- **WORK ITEM**
Return all of the entries, keeping every word and mark as it is.

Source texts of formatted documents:
'''

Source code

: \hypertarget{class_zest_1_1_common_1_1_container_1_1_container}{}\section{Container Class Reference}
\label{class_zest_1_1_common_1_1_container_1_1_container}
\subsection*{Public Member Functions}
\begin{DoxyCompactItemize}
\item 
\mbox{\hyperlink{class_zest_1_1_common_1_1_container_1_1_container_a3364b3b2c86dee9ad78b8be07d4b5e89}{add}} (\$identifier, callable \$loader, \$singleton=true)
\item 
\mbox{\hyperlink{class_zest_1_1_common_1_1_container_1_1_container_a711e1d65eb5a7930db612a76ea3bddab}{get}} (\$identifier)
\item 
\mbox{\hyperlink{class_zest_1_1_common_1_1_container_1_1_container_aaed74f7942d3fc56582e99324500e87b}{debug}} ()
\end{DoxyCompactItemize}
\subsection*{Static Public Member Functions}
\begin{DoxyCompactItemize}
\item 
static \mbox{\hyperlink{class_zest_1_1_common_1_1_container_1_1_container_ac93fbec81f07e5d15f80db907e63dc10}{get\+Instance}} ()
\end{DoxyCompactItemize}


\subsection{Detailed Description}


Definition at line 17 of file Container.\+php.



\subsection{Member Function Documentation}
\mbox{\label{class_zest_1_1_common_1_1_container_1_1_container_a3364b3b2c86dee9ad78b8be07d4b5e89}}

'''

- **OUTPUT**
Source code

: \hypertarget{class_zest_1_1_common_1_1_container_1_1_container}{}\section{Container Class Reference}
\label{class_zest_1_1_common_1_1_container_1_1_container}
\subsection*{Public Member Functions}
\begin{DoxyCompactItemize}
\item 
\mbox{\hyperlink{class_zest_1_1_common_1_1_container_1_1_container_a3364b3b2c86dee9ad78b8be07d4b5e89}{add}} (\$identifier, callable \$loader, \$singleton=true)
\item 
\mbox{\hyperlink{class_zest_1_1_common_1_1_container_1_1_container_a711e1d65eb5a7930db612a76ea3bddab}{get}} (\$identifier)
\item 
\mbox{\hyperlink{class_zest_1_1_common_1_1_container_1_1_container_aaed74f7942d3fc56582e99324500e87b}{debug}} ()
\end{DoxyCompactItemize}
\subsection*{Static Public Member Functions}
\begin{DoxyCompactItemize}
\item 
static \mbox{\hyperlink{class_zest_1_1_common_1_1_container_1_1_container_ac93fbec81f07e5d15f80db907e63dc10}{get\+Instance}} ()
\end{DoxyCompactItemize}


\subsection{Detailed Description}


Definition at line 17 of file Container.\+php.



\subsection{Member Function Documentation}
\mbox{\label{class_zest_1_1_common_1_1_container_1_1_container_a3364b3b2c86dee9ad78b8be07d4b5e89}}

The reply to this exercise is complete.